--- Selected passage ---
* * *

The Municipal Art Society is pleased to welcome Manhattan Community Board 1 (MN CB1) and high school students Alina Lee and Karen Wang to the CITI Youth program. MN CB1, which covers Lower Manhattan and Tribeca is an ideal place for students to engage with real-life planning issues. And this new team of interns has been working very hard to understand the nature of New York City’s local government, develop new mapping skills, and exchange information with other students in the program as they learn about community planning.

The CITI Youth program is part of MAS’ Community Information Technology Initiative (CITI), which provides community boards and community-based organizations with maps, data, and technical assistance to support local planning efforts.  Students from local high schools develop Geographic Information Systems (GIS) skills. This mapping portal, developed by MAS and now hosted in partnership with the City of New York , provides access to detailed property data. Students use the website to call up maps of sites under discussion at community boards meetings. But each board (the program is now active in 20 community boards across the city) has distinct mapping needs, and in the case of MN CB1, this CITI Youth team is taking the program to new heights.

slide community board 1

At their first community board meeting, Alina and Karen provided detailed information about individual properties under consideration for various reasons, including liquor license and sidewalk café applications, as well as historic preservation concerns. MN CB1 conducts its business through committees that focus on different geographic areas, i.e., WTC Redevelopment; Tribeca; Battery Park City; Financial District; Seaport/Civic Center; and Waterfront. Each committee reports to the full board, and it is sometimes difficult to track all of the land use information, even at just a single board meeting. By the second meeting, and at the board’s request, Alina and Karen were already providing a new map that could serve as a comprehensive, visual record of all of the committee’s discussions that evening, replete with aerial photographs. These visuals, now a permanent part of the board’s public record, can go a long way in helping the board review specific applications, while simultaneously tracking broader land use trends.

Michael Levine, CB1’s Director of Land Use and Planning, said he was “very appreciative” of the students work, and impressed with the way their assistance helped the board to focus its discussion. He was also impressed with the students’ capacity to transcend the usual CITI mapping services and produce customized cartography. Kasey LaFlam, CB1’s Urban Planning Fellow (a graduate urban planning student from Columbia University appointed by Borough President Scott Stringer to assist the board), agreed that the program is very beneficial, and has volunteered to serve as a community liaison to support the CITI Youth at these meetings.  She said, “Their maps were very helpful and the board members were impressed with having this new technology at the meeting.”

* * *

Stored items:
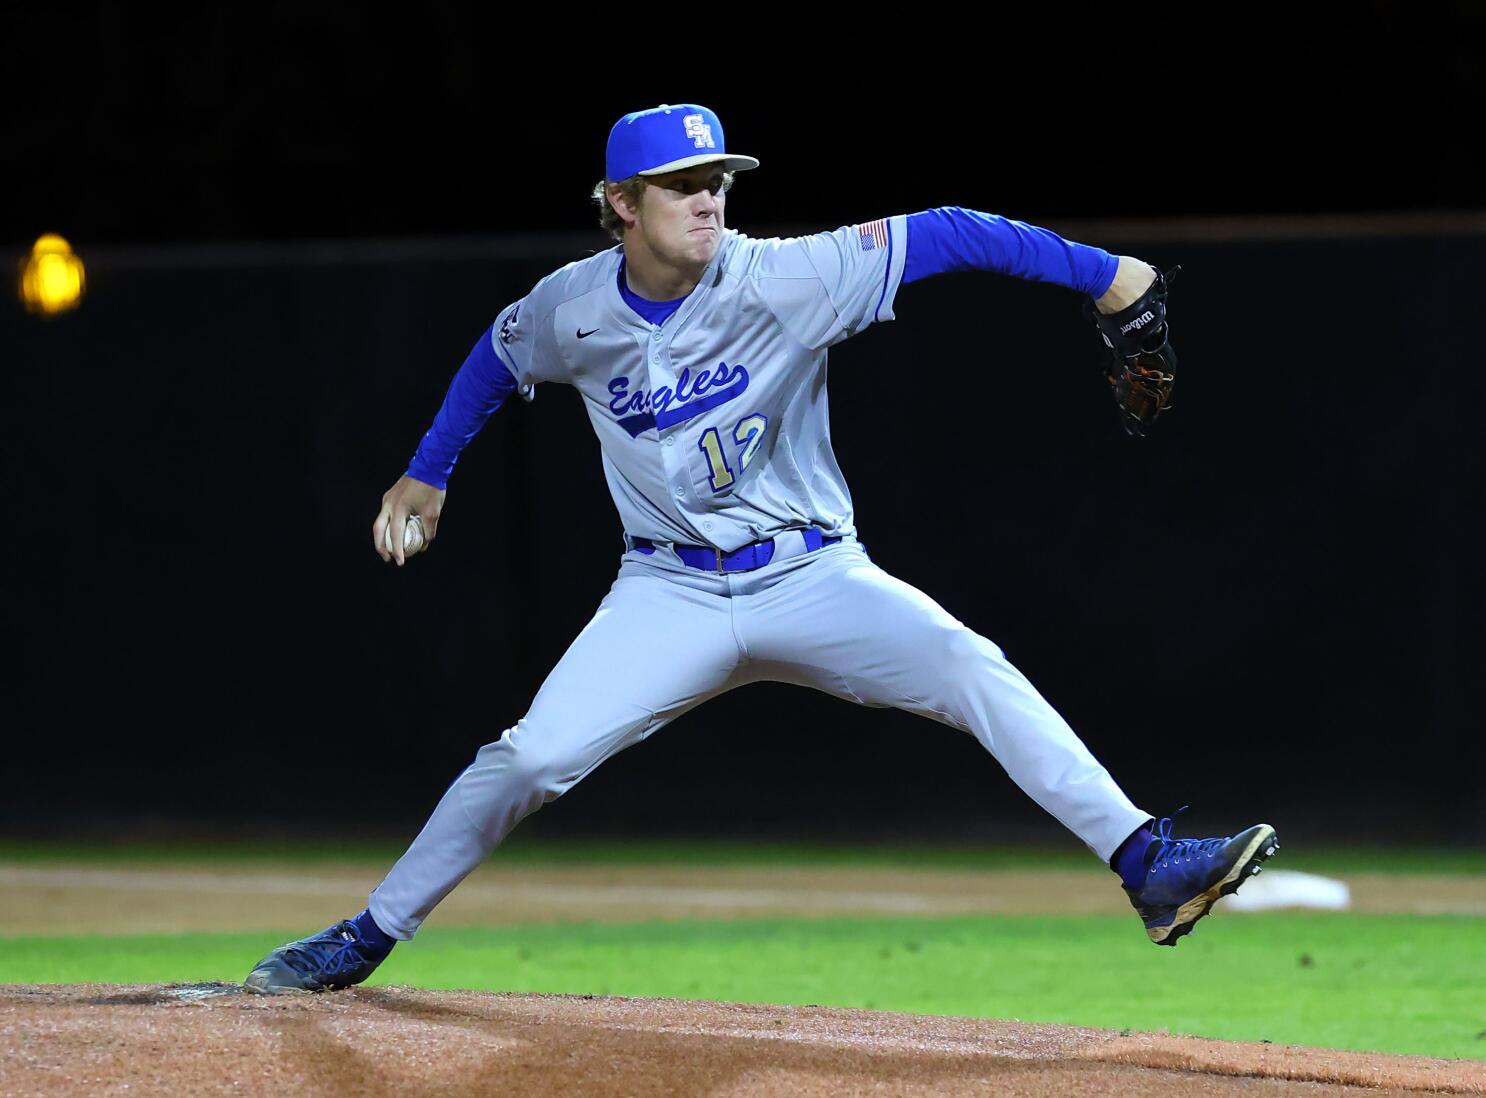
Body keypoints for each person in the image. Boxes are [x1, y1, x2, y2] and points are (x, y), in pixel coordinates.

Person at [244, 104, 1278, 994]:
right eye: (681, 185)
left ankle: (1145, 861)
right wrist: (429, 469)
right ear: (620, 203)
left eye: (718, 180)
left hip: (811, 574)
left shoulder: (787, 278)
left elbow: (954, 231)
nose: (708, 199)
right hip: (666, 593)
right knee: (528, 758)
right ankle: (365, 937)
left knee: (969, 665)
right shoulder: (573, 307)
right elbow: (497, 353)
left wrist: (1110, 276)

* * *

--- What the task asks ---
In the article about the CITI Youth program, how many community boards across the city is the program now active in? These items were taken from a separate source.

--- Output below ---
The program is active in 20 community boards across the city.